- Reading passage -
++++
The following definitions are from lecture notes of Némethi. A surface singularity $(X,0)$ is defined by $$(X,0) = (\{ f_1 = \ldots = f_m=0 \}) \subset \mathbb (\mathbb{C}^n,0),$$ where $f_i : (\mathbb{C}^n ,0) \to (\mathbb{C},0)$ are germs of analytic functions with $$r(p) = \mathrm{rank} \left [ \frac{\partial f_i}{\partial z_i} (p) \right ]_{i=1, \ldots, m; j=1, \ldots, N} = N-2$$ for any generic or smooth point $p$ of $X$.

If $r(0) = N-2$, then $(X,0)$ is analytically isomorphic to $\mathbb (\mathbb{C}^2,0)$. The singularity $(X,0)$ is called normal, if any bounded holomorphic function $f: X - \{ 0\} \to \mathbb C$ can be extended to a holomorphic function defined on $X$.

Then there is an algorithm in Appendix 1 for finding the resolution graphs of singularities in $\mathbb{C}^3$ with equation of the form $g(x,y) + z^n$ (i.e. suspensions of curve singularities in $(\mathbb C^2,0)$).

I couldn't understand the steps of that algorithm. My question is that

  1. Is there anyone to describe this algorithm for example Brieskorn sphere $\Sigma(2,3,4)$?

  2. Is it possible to find any Magma or Sage code for this purpose?

  • $\begingroup$ Can you point out what you do not understand in the algorithm? Also, the algorithm only works for suspensions of curve singularities in $(\mathbb{C}^2,0)$. $\endgroup$ Commented Mar 24, 2020 at 19:09
  • $\begingroup$ Nemethi points out that one may use this algorithm to verify minimal resolution graphs of Example 1.20. We may think our singularity as $\{ g + z^4 \} \subset (\mathbb{C}^3,0)$ where $g=x^2 +y^3$. I couldn't follow the Step 1 a - multiplicity part of the algorithm. $\endgroup$
    – user150450
    Commented Mar 25, 2020 at 12:11

1 Answer 1


About question 2: I think that the software Singular has this feature; it's well-documented, and if you look for resolution graph you should find the reference.
++++
- Information supplied -
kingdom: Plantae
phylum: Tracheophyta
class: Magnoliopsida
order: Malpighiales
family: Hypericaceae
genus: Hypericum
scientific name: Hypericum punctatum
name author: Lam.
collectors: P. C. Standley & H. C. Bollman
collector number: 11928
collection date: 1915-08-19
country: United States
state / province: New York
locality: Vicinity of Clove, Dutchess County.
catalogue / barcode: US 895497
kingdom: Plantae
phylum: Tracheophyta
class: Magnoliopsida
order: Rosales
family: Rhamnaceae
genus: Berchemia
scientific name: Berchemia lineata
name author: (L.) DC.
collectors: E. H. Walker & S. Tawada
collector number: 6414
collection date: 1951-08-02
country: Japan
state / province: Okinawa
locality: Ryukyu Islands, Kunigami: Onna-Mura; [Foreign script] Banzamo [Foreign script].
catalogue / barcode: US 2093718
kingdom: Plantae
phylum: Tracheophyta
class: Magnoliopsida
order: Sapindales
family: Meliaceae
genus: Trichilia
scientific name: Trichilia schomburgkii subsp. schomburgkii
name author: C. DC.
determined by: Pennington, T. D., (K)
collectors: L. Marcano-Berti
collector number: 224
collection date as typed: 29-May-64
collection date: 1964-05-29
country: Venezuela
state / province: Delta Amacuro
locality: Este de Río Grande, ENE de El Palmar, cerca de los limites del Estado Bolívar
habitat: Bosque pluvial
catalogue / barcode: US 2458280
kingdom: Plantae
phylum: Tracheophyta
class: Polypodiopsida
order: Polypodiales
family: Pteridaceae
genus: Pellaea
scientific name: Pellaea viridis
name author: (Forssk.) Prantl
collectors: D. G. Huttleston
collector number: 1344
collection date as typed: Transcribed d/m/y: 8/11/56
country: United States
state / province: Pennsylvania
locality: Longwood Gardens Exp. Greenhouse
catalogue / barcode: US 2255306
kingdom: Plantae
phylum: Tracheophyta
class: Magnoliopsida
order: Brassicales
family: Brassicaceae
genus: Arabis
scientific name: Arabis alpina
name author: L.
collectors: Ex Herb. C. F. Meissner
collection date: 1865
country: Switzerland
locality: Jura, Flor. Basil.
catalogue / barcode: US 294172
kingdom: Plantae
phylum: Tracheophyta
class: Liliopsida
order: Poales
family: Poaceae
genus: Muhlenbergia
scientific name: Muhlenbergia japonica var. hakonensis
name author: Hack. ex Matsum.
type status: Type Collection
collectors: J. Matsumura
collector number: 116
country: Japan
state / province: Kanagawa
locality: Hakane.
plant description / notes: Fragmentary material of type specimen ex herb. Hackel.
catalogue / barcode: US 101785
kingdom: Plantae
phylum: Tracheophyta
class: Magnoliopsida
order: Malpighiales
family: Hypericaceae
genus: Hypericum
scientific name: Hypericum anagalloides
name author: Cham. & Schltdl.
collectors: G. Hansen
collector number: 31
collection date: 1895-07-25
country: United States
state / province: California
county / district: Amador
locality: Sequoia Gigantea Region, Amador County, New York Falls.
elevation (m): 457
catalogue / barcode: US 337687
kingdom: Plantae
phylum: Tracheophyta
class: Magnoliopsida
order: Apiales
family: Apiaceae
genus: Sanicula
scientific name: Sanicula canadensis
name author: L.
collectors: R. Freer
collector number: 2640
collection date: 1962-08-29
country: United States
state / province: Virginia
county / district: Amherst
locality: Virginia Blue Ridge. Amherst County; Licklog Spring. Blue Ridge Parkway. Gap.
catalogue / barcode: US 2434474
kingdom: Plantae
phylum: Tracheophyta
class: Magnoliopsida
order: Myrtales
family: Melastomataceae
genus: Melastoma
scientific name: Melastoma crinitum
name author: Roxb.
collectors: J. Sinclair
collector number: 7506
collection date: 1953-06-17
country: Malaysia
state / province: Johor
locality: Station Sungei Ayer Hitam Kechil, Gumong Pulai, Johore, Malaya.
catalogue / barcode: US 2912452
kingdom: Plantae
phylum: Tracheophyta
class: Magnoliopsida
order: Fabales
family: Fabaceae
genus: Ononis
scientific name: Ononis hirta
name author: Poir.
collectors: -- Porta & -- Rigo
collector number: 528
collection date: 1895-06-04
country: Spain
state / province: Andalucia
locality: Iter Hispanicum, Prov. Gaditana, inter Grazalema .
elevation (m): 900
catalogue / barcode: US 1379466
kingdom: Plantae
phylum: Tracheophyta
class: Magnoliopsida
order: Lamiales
++++
- What is asked -
A: Reproduce word for word the part of the surface singularity thread that begins at the words "1. Is there" and stops after "for this purpose?".
B: Write what comes next in the surface singularity thread, picking up after its final sentence.

- Answers to the exercise -
A:
1. Is there anyone to describe this algorithm for example Brieskorn sphere $\Sigma(2,3,4)$?

  2. Is it possible to find any Magma or Sage code for this purpose?

B:
About question 1: well, I must admit that that algorithm is not pleasant, and that it took me a while to work out the case of $\Sigma(2,3,4)$.

Anyway, here we go. I can't draw graphs here (but if anyone can tell me that we can embed \xygraphs, next time I can make an effort), so things will have to be less pictorial than I'm comfortable with. I'll use greek letters for vertices to avoid clashing with Némethi's letters. So, we fix $g(x,y) = x^2+y^3$ and $n=4$.

First off, the resolution graph of $g$ has three vertices $\alpha, \beta, \gamma$, and an arrowhead $\delta$. The self-intersections are $e_\alpha = -3$, $e_\beta=-2$, $e_\gamma = -1$. ($\gamma$ is the central vertex, corresponding to the last blow-up, $\alpha$ was the first blow-up, and $\beta$ the second.)

From the formula (*) in the appendix, relating multiplicities with self-intersections, and using that $m_\delta = 1$, we obtain that $(m_\alpha, m_\beta, m_\gamma) = (2,3,6)$. We the compute $(d_\alpha, d_\beta, d_\gamma) = (2,1,3)$.

  • Step 1(a): from the computations above, $\alpha$ is covered by two vertices of multiplicity 1, while $\beta$ and $\gamma$ are covered by one vertex of multiplicity 3 each. Call them $\tilde\alpha_1, \tilde\alpha_2, \tilde\beta, \tilde\gamma$. The genus formula says that they're all rational ($\tilde g = 0$).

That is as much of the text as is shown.